DOCUMENT SECTION:
New artefacts for an updated museum
By Judy Evans
@JudyEv (382021)
Rockingham, Australia
February 17, 2020 7:17am CST
New museum facilities will soon be opening in Perth, Western Australia. One of the significant new exhibitions will feature artefacts loaned by the Sisters of St John of God Heritage Centre, Broome.
In the 1920s and 30s, in the northwest of Western Australia, the spread of leprosy (today known as Hansen's Disease) had increased dramatically. One in ten families in the region was affected.
Leprosy is a long-term infection. Sufferers may not feel pain which can lead to the loss of parts of fingers and toes from repeated injuries or infection due to unnoticed wounds.
From 1936 to 1986, the St John of God nuns were charged with running ‘Bungarun’, a leprosarium located at Derby. Thousands of Aboriginal people were treated there and at least 357 people died, and are buried, at Bungarun.
While Bungarun was a place of displacement, painful medical procedures and isolation, it was also a place for sharing of culture, music, art and healing.
The museum has been given medical equipment, carved boab nuts made by the patients, photographs of patients and staff, and a precious violin and bow - one of the last remaining instruments from the Bungarun orchestra, which was formed in the 1940s by Sister Alphonsus Daly. She believed music served a dual purpose: playing provided movement and exercise for stiffness, a symptom of the disease; and the orchestra was also a welcome distraction from the routine of institutional life. There was a busy schedule of sport, craft, cooking and music.
Bungarun was the last Australian leprosarium to close.
Leprosy is most common amongst impoverished or marginalized populations and is still found in some countries but, thankfully, no longer in Australia.
I don't really have an appropriate photo so this is a sunset from Fraser Range on the Nullarbor Plain.
15 people like this
13 responses
@Alexandoy (65302)
• Cainta, Philippines
17 Feb 20
I am surprised to know that leprosy is now called Hansen's disease.
3 people like this
@Alexandoy (65302)
• Cainta, Philippines
18 Feb 20
@JudyEv there is this thing again that they want to be politically correct. Some people have the propensity to change names.
1 person likes this
@JudyEv (382021)
• Rockingham, Australia
18 Feb 20
@Alexandoy As if it changes anything. 

1 person likes this

@DocAndersen (54399)

DATASET RECORDS:
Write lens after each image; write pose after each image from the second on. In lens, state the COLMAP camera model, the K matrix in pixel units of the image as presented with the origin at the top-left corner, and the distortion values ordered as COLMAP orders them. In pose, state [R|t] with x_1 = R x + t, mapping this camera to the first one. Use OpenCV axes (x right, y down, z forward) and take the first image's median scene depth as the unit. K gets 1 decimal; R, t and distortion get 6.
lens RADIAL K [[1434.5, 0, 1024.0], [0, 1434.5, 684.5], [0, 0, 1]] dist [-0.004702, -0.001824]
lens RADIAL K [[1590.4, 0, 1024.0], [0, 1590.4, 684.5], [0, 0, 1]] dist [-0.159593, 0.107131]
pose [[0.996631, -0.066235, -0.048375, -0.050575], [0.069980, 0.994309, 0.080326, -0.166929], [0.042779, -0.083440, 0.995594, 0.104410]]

--

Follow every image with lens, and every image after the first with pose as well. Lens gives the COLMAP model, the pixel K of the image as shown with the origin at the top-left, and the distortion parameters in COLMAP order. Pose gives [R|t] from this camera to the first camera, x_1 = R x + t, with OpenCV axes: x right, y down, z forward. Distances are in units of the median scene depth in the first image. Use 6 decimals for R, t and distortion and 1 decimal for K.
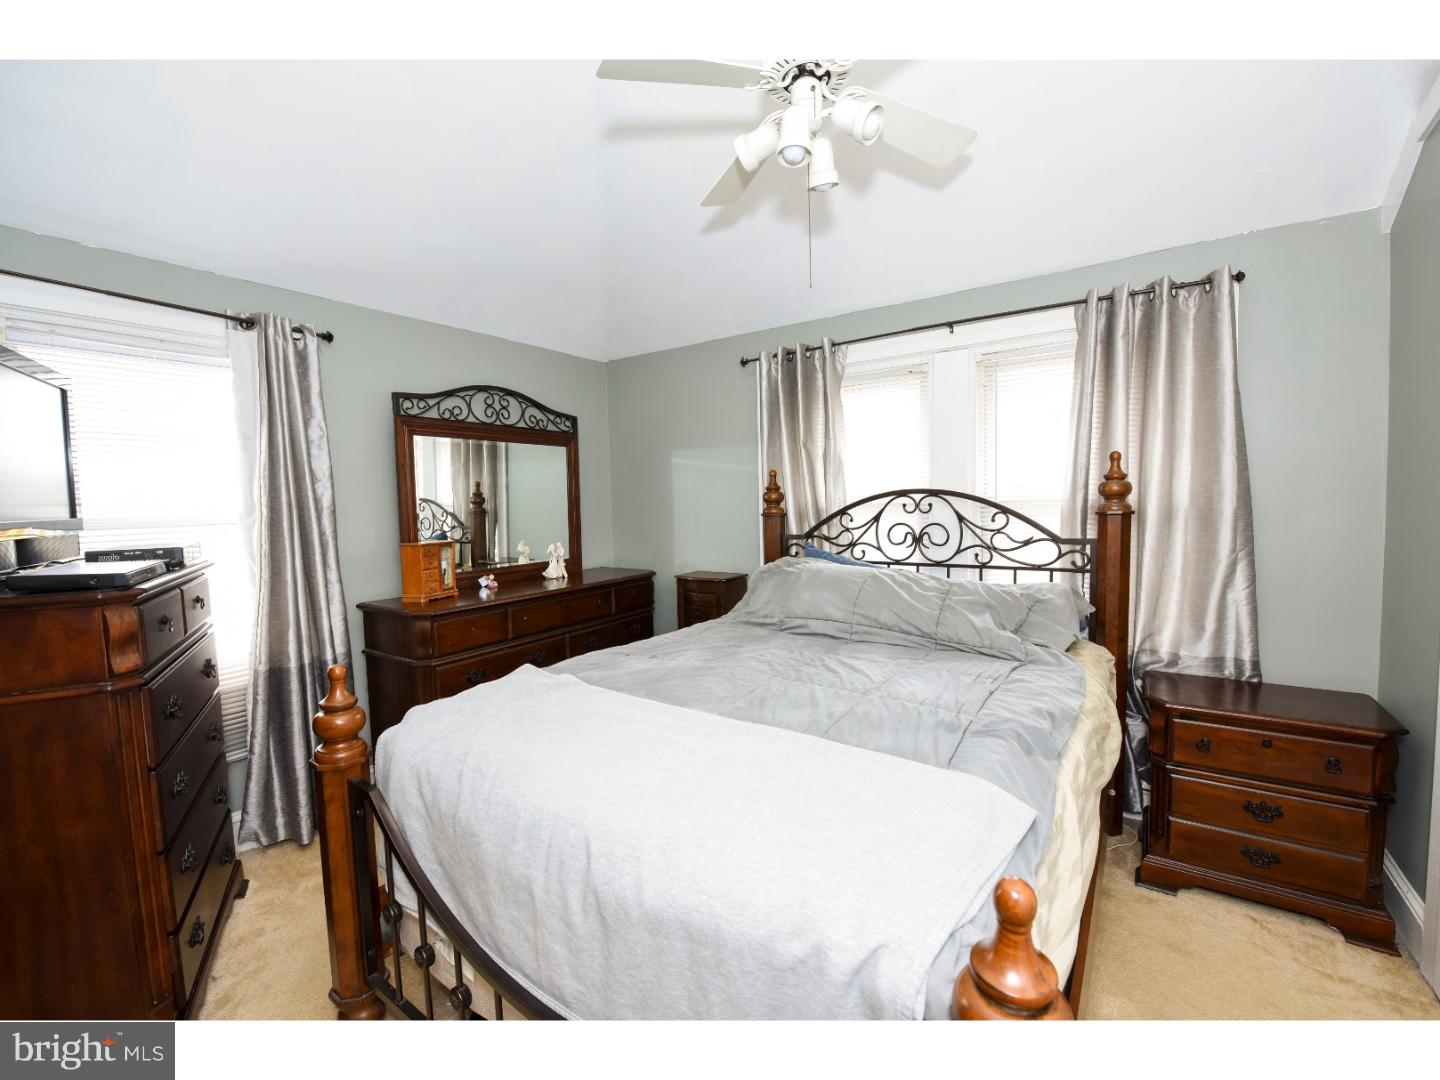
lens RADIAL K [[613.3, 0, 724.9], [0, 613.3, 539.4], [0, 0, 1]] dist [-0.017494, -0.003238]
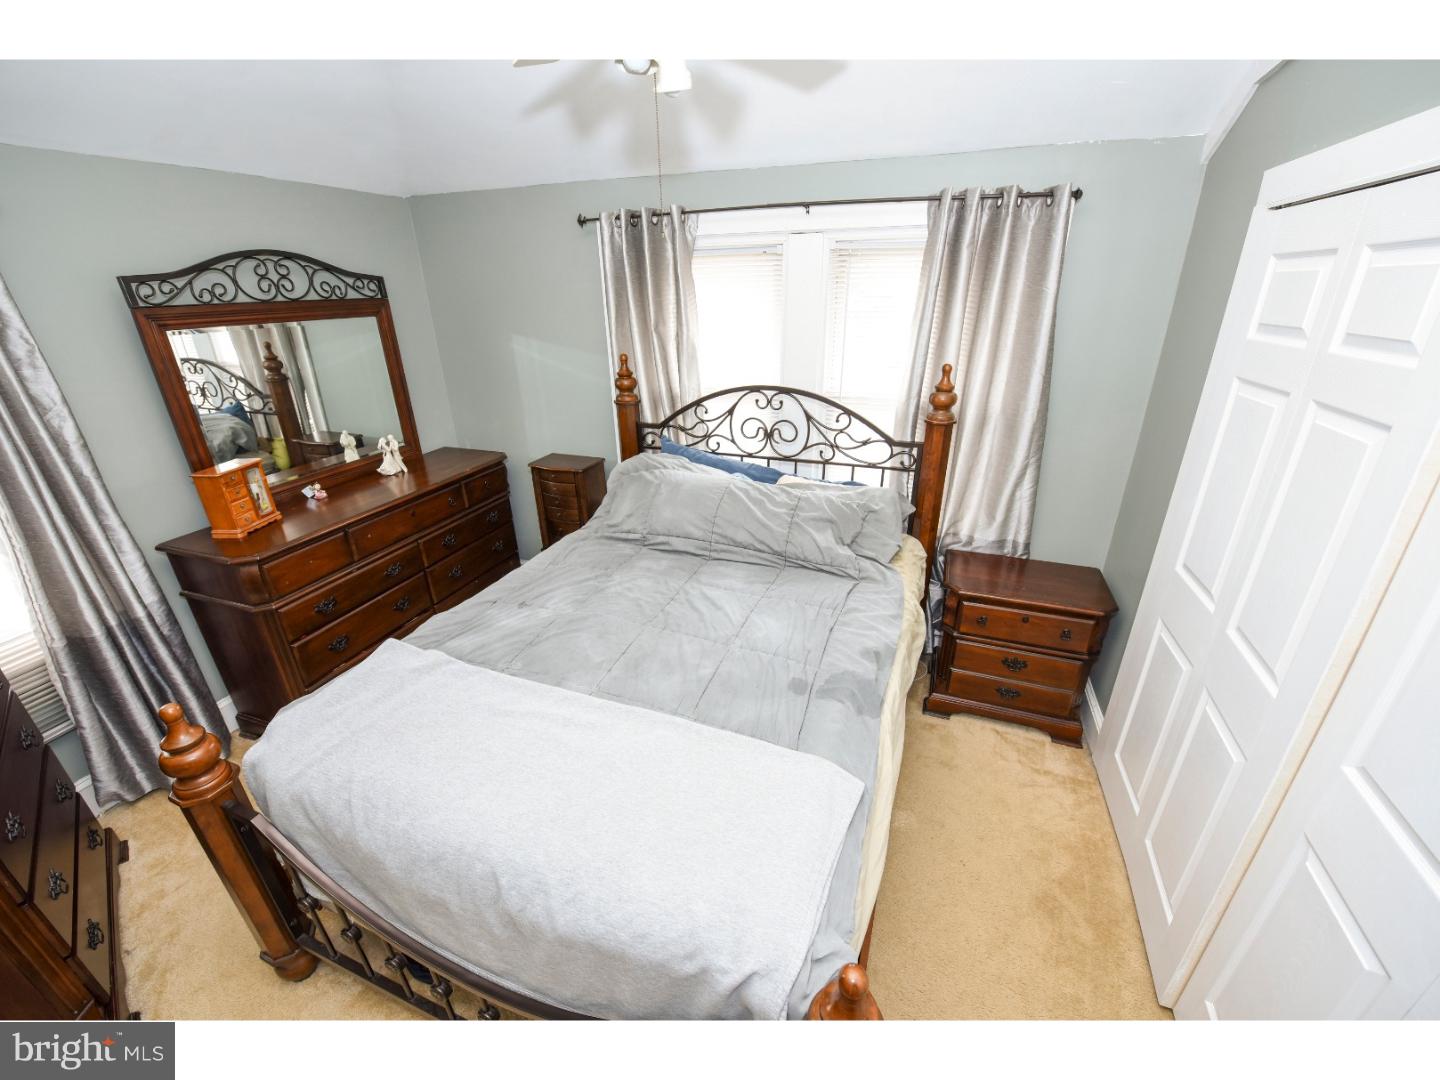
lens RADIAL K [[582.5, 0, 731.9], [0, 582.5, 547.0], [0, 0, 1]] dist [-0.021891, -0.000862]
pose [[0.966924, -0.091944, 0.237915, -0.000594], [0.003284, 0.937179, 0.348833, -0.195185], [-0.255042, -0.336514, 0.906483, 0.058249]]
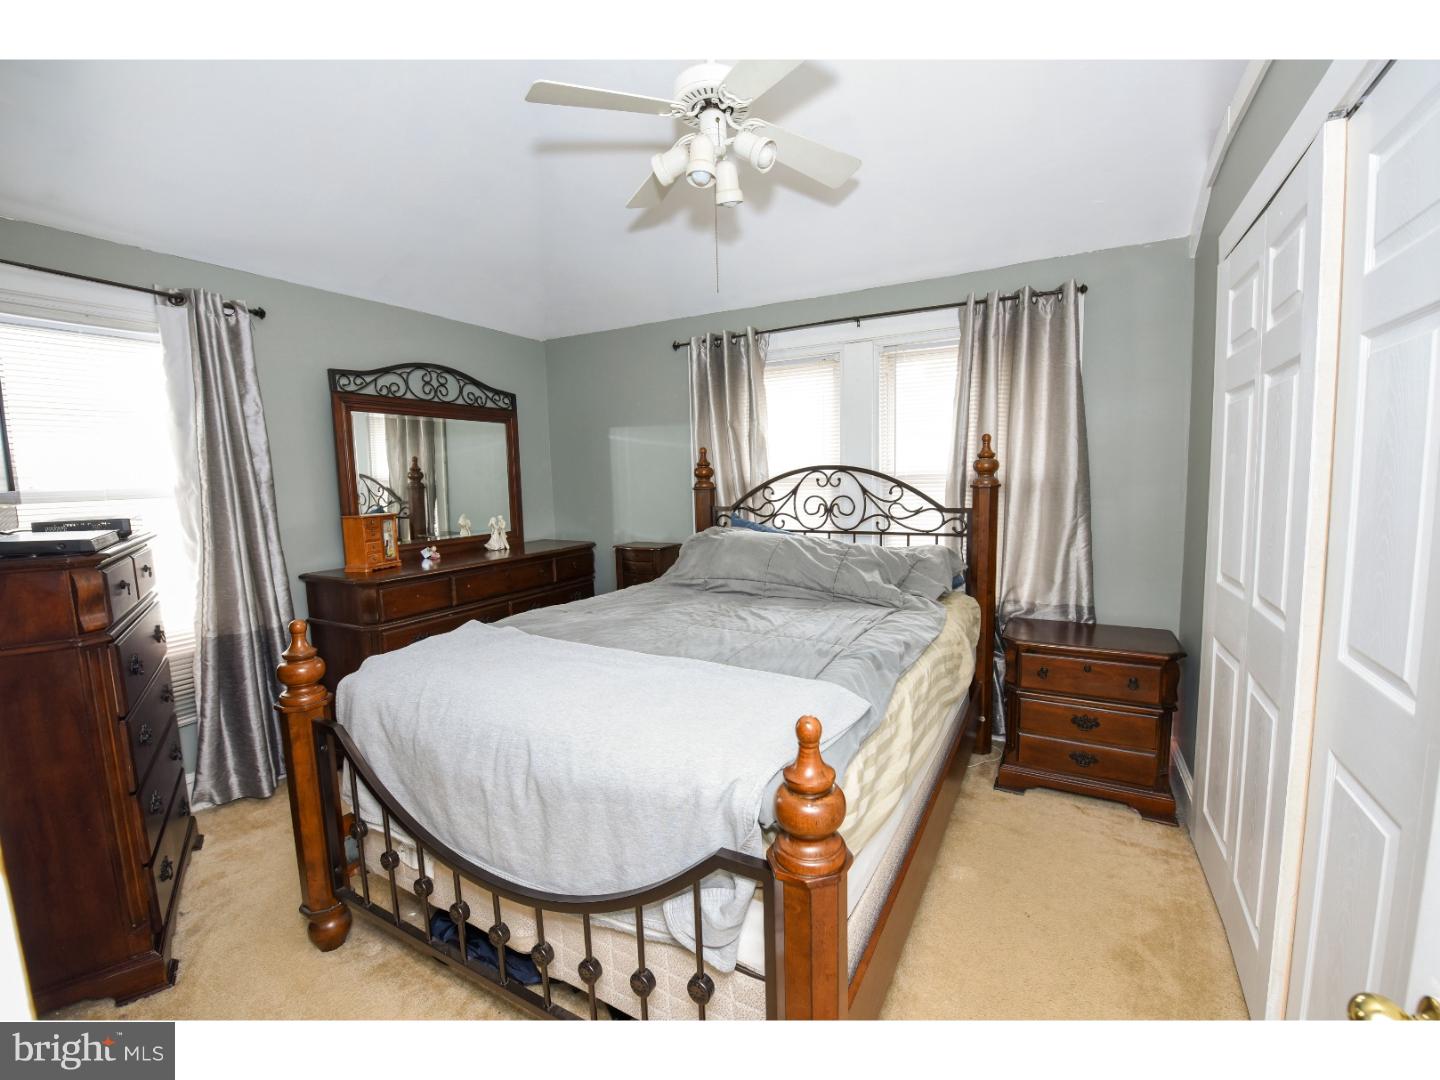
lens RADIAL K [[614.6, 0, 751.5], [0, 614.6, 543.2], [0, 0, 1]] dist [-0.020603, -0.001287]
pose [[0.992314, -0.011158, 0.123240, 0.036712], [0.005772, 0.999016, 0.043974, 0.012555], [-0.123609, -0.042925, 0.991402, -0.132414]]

==

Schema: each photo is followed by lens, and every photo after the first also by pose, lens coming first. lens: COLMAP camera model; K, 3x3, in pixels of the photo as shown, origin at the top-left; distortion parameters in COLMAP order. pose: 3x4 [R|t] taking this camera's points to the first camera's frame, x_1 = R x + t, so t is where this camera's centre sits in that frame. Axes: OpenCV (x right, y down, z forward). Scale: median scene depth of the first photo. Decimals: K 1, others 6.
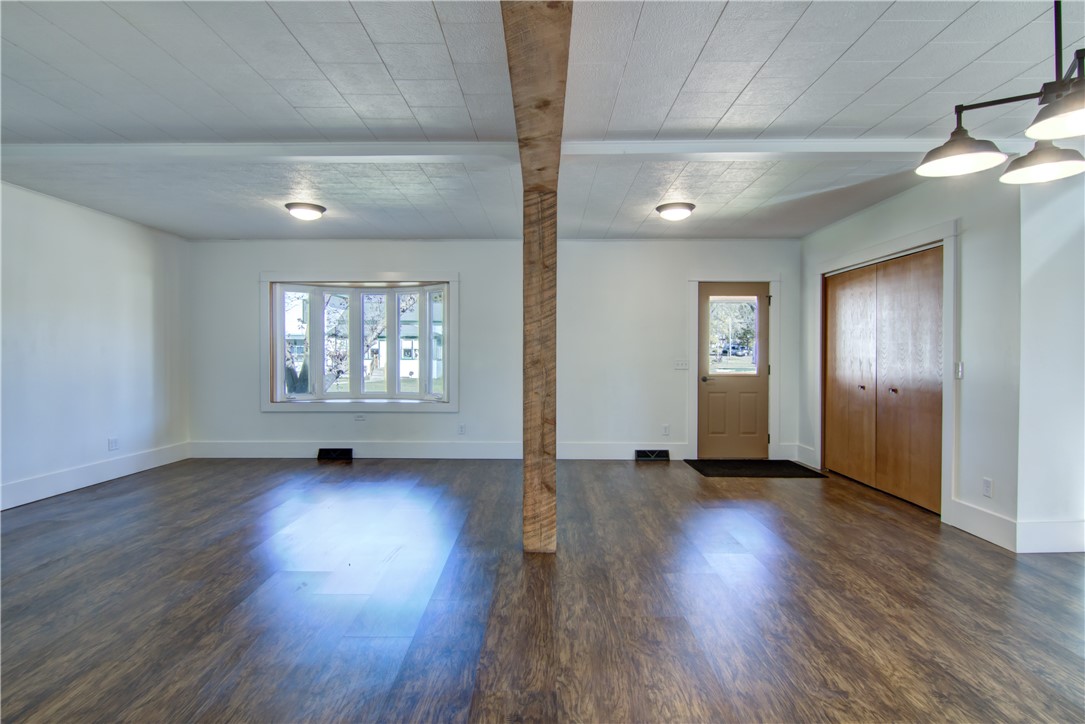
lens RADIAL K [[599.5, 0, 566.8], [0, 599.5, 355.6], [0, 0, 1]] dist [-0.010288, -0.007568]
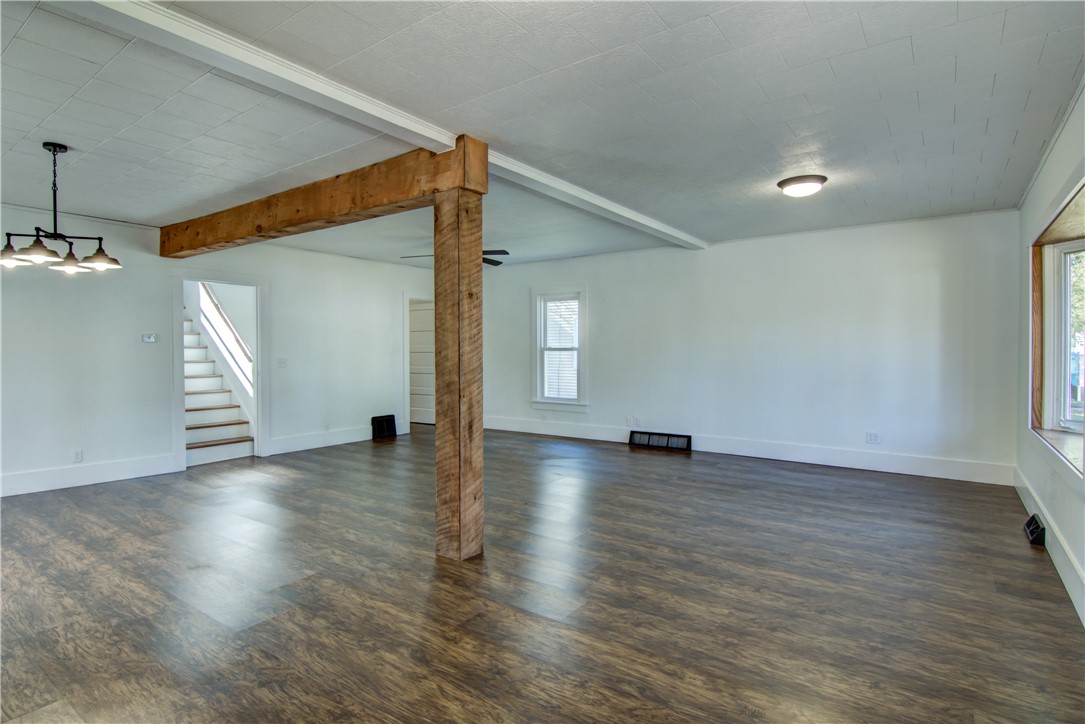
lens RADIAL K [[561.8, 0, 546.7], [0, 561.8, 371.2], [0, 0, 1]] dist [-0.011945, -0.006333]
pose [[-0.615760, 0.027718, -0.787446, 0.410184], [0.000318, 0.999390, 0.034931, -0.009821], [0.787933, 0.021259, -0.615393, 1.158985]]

WHAT TO PRODUCE:
In the post on new museum artefacts from Bungarun, who formed the Bungarun orchestra, and in which decade?

COMPLETED EXERCISE:
Sister Alphonsus Daly formed it in the 1940s.